Exercise requirements:
Which lines in the records below contain the word "кнопкой"? Report each of those lines in full.

Given information:
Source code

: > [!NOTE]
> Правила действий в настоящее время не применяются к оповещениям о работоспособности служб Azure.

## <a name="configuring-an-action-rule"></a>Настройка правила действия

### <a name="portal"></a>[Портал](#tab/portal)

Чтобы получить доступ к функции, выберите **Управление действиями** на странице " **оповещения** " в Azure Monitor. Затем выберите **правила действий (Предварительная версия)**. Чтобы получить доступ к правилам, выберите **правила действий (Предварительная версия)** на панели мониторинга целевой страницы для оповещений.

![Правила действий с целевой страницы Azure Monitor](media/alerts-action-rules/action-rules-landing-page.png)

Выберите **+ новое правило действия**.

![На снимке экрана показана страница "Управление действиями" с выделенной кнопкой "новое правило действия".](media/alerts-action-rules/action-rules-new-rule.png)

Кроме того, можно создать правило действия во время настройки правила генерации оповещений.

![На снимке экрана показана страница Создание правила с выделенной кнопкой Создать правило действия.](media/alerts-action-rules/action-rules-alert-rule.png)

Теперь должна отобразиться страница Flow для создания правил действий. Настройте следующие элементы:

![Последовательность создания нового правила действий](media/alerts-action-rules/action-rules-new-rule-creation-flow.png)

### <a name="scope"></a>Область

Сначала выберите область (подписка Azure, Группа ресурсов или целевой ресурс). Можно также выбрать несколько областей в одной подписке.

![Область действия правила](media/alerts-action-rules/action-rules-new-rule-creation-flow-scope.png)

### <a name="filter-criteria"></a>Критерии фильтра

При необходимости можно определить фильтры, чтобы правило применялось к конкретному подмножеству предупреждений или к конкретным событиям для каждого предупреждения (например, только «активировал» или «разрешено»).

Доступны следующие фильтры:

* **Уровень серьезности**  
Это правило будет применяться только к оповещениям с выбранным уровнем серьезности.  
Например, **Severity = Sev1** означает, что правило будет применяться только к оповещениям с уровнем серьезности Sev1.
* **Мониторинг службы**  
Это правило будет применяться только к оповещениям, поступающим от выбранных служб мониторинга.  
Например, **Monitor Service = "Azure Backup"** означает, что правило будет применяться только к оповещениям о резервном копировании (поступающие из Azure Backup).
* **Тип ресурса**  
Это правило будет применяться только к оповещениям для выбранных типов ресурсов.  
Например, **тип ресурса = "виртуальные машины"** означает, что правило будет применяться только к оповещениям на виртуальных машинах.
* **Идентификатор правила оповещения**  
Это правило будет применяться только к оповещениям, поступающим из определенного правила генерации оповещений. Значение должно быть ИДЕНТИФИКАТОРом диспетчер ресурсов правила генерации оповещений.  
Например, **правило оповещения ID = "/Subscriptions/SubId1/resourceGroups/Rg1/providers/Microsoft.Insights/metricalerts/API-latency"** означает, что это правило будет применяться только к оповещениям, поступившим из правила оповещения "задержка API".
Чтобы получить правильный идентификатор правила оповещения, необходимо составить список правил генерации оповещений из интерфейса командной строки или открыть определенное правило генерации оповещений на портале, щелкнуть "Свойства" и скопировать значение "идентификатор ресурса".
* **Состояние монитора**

Task solution:
![На снимке экрана показана страница "Управление действиями" с выделенной кнопкой "новое правило действия".](media/alerts-action-rules/action-rules-new-rule.png)
![На снимке экрана показана страница Создание правила с выделенной кнопкой Создать правило действия.](media/alerts-action-rules/action-rules-alert-rule.png)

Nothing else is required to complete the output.